— Problem —
Render as a numbered list the lines from the one containing "country: Greenland" to the one containing "name author: Sw.", both included. Omit any blank lines.

(Rows from a dataset)
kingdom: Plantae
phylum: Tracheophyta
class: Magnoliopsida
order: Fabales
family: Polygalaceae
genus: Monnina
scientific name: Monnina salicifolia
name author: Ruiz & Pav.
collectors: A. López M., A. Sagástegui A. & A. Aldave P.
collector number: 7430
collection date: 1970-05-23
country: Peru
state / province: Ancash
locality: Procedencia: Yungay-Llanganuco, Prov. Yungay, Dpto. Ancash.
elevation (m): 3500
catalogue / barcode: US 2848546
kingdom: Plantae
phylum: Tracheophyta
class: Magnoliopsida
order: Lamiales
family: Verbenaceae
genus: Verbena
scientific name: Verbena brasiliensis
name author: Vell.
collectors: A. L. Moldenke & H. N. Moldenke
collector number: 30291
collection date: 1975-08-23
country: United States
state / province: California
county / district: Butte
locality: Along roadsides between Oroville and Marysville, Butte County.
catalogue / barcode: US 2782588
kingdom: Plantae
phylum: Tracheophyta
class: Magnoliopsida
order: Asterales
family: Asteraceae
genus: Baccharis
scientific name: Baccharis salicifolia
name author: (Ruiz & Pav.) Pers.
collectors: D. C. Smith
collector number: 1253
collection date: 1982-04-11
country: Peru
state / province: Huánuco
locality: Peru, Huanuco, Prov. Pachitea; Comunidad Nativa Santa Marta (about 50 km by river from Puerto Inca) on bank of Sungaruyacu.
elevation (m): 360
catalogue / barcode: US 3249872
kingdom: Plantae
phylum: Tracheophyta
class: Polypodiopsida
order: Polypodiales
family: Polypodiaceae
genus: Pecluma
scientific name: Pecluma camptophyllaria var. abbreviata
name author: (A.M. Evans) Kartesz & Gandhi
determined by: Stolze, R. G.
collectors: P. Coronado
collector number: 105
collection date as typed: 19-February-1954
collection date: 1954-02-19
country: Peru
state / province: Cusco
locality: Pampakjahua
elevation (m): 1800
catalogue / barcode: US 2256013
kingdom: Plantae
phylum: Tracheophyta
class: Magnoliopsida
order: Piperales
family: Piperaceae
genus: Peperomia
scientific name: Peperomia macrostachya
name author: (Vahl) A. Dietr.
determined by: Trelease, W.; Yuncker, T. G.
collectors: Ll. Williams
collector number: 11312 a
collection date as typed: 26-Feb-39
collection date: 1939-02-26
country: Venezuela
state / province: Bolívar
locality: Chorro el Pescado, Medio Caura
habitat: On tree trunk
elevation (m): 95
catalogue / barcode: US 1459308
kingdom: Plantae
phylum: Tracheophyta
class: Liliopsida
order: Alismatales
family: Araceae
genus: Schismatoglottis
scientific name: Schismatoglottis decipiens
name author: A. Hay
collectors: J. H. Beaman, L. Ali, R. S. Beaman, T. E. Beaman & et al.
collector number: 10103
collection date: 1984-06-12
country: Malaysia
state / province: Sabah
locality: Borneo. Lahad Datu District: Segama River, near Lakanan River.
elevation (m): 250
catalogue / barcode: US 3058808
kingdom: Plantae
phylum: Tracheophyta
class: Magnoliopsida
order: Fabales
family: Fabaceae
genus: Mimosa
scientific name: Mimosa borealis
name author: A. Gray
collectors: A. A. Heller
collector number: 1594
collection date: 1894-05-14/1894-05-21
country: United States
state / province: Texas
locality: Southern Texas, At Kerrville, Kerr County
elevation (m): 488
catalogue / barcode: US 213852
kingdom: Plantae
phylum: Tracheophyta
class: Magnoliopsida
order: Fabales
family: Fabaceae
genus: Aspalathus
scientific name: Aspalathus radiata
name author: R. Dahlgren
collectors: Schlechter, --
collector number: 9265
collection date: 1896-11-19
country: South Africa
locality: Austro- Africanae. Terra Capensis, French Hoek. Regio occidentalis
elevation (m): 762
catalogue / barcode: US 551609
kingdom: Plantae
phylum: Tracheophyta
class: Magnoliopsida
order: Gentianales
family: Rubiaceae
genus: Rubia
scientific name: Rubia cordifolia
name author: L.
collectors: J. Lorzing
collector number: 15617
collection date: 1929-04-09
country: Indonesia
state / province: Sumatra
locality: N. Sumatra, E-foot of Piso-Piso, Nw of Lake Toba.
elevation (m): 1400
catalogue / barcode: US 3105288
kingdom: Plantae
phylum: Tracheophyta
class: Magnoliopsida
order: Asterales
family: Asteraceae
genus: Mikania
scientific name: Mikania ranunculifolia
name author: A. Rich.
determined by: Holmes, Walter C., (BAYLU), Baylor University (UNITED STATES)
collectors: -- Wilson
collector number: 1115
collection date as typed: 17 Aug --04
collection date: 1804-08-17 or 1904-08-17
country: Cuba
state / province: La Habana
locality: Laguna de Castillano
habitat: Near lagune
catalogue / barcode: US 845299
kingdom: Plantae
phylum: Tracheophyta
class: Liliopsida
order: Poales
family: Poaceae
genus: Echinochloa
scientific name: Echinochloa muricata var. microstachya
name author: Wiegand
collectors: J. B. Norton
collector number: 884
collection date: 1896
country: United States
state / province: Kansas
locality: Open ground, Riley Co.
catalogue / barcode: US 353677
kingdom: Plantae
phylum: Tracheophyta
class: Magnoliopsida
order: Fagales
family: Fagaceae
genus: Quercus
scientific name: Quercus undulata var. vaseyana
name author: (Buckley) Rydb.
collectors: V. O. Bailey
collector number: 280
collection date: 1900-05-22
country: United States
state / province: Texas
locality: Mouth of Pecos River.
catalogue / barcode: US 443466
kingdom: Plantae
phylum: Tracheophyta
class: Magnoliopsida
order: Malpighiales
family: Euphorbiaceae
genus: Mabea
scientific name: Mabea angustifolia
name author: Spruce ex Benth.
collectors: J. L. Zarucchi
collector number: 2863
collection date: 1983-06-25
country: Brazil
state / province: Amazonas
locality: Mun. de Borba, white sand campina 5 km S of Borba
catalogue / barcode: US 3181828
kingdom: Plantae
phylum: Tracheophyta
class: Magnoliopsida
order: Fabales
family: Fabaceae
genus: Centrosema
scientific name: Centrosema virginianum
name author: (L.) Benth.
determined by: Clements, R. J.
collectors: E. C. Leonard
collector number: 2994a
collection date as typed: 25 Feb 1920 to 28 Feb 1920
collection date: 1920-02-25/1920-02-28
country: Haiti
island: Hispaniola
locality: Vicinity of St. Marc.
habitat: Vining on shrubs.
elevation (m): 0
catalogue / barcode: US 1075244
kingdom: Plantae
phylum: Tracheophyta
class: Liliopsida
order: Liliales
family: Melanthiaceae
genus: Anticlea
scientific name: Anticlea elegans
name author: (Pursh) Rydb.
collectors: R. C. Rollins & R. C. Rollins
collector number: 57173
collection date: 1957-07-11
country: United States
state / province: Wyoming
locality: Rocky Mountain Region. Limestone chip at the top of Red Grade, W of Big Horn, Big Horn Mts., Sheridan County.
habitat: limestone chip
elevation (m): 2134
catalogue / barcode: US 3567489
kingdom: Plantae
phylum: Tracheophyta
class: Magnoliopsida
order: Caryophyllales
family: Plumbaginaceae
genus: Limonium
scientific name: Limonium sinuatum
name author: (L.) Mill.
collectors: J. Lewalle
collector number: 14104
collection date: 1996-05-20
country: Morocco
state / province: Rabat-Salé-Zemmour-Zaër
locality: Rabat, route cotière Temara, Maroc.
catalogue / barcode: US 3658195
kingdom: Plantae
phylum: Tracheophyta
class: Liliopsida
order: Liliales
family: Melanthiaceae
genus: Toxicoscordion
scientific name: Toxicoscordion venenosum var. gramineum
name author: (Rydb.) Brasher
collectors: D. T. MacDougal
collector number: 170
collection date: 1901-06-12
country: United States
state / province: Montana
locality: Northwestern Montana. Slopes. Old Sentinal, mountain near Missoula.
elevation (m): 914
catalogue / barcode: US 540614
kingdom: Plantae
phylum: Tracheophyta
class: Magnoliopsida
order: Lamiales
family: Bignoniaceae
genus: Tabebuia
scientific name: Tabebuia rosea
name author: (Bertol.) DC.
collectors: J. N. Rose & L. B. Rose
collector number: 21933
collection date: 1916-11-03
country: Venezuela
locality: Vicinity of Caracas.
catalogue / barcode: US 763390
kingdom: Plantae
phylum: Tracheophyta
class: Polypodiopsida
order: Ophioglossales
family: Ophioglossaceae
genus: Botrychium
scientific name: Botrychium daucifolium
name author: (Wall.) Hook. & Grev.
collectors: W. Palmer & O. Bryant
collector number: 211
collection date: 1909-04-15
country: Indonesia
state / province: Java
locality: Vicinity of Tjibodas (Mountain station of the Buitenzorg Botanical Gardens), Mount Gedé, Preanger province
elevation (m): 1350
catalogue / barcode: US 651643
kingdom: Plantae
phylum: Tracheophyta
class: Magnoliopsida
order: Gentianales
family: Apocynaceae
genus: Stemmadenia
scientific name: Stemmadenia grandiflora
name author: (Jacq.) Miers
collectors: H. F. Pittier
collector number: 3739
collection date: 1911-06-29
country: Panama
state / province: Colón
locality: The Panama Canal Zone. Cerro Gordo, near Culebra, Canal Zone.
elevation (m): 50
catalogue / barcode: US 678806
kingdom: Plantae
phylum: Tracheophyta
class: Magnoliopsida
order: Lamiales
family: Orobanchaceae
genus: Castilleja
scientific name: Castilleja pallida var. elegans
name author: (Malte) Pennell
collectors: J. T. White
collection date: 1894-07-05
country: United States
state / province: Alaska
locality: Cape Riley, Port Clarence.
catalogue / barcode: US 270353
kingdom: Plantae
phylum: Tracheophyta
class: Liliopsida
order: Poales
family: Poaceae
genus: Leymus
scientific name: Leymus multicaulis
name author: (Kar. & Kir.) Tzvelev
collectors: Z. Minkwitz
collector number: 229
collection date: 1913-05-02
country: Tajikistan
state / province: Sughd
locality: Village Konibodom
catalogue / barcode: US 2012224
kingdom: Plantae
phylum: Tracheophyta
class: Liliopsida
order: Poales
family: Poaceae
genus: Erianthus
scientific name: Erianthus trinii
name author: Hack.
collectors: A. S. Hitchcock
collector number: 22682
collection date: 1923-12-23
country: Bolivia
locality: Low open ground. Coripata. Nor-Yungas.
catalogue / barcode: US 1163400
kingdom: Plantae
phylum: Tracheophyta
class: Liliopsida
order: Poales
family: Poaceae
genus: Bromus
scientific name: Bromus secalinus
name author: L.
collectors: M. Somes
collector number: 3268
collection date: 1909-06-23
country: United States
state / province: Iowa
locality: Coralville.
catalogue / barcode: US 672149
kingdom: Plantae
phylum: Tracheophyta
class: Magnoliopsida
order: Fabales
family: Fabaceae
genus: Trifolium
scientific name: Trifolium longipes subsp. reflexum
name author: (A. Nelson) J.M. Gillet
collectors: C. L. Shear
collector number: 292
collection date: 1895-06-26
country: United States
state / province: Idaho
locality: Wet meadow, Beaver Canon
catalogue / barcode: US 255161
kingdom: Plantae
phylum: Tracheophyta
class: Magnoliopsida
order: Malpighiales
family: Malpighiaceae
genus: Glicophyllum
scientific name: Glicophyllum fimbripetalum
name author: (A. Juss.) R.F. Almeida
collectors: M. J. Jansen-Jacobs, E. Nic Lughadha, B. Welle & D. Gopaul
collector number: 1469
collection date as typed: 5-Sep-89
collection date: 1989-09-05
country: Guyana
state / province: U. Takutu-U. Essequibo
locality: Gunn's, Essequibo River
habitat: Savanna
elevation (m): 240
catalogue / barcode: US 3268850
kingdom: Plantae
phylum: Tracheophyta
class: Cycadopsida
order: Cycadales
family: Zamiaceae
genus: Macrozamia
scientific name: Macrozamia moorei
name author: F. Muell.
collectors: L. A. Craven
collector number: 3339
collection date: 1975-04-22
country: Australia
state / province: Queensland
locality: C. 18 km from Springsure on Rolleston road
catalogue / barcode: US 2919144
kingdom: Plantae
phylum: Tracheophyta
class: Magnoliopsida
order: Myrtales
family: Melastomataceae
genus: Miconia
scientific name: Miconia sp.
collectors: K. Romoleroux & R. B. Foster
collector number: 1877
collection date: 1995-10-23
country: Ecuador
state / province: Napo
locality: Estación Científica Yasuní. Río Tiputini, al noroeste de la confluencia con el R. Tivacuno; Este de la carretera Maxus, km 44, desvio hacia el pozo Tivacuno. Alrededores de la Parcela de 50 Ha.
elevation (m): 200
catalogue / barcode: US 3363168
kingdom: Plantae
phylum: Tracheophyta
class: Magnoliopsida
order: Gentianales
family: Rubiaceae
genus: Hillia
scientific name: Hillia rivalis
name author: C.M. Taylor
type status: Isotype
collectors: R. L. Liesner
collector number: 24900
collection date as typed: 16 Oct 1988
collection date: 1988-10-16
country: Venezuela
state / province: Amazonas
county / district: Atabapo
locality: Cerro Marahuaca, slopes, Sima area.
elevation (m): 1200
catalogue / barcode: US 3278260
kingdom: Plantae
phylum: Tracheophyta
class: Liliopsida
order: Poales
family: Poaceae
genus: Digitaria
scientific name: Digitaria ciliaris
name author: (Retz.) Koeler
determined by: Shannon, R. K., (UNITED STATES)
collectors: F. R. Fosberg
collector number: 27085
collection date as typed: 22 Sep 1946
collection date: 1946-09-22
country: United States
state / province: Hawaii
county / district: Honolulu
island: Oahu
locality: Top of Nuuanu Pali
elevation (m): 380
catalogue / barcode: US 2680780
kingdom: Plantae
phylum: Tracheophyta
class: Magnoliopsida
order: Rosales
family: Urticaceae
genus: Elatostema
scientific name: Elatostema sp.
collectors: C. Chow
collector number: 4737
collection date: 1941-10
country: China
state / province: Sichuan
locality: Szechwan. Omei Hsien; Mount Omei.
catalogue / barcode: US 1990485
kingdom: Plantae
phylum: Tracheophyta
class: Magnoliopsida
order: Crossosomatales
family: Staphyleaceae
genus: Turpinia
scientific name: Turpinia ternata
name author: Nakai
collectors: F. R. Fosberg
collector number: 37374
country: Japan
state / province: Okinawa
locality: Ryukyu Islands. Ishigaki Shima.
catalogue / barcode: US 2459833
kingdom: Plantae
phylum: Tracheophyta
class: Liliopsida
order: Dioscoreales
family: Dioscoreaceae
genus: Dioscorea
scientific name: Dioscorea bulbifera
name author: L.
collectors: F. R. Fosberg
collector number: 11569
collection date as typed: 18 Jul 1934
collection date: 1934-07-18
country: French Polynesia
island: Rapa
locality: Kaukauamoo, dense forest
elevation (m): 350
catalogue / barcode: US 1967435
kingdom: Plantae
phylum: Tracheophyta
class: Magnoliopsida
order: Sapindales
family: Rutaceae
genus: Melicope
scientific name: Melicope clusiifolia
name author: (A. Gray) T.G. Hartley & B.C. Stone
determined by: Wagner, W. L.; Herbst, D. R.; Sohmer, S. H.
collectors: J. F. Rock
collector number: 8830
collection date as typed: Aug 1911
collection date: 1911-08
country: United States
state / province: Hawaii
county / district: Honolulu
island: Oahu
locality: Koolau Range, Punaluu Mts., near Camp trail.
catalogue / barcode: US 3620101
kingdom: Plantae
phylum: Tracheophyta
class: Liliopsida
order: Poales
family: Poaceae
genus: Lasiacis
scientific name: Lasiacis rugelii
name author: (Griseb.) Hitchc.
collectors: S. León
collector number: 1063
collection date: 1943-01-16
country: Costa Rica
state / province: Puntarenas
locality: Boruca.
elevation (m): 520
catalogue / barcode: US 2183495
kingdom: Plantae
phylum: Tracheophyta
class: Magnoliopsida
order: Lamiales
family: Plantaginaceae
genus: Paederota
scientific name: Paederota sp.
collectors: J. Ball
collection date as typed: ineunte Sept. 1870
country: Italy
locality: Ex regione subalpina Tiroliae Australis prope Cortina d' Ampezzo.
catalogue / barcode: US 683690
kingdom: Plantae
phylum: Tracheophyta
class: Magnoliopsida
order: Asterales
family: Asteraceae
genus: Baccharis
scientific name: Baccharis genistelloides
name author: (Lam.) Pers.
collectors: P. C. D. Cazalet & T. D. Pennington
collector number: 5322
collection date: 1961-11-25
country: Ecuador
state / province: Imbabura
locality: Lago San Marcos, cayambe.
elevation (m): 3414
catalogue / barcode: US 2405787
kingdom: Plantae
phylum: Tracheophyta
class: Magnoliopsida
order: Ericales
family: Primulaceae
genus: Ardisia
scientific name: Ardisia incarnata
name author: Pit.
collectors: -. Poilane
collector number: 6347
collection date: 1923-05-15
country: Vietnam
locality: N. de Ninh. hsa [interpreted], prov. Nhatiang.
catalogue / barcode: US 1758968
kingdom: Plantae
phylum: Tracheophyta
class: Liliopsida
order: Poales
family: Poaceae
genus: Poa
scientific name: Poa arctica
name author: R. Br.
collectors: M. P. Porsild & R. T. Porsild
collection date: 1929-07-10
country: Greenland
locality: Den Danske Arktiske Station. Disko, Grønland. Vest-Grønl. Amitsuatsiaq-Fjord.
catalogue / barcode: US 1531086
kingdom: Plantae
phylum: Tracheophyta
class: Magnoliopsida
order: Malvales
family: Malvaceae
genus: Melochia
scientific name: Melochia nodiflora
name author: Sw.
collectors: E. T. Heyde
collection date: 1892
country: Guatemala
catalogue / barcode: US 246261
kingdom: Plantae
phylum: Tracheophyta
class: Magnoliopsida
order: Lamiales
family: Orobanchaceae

— Correct result —
1. country: Greenland
2. locality: Den Danske Arktiske Station. Disko, Grønland. Vest-Grønl. Amitsuatsiaq-Fjord.
3. catalogue / barcode: US 1531086
4. kingdom: Plantae
5. phylum: Tracheophyta
6. class: Magnoliopsida
7. order: Malvales
8. family: Malvaceae
9. genus: Melochia
10. scientific name: Melochia nodiflora
11. name author: Sw.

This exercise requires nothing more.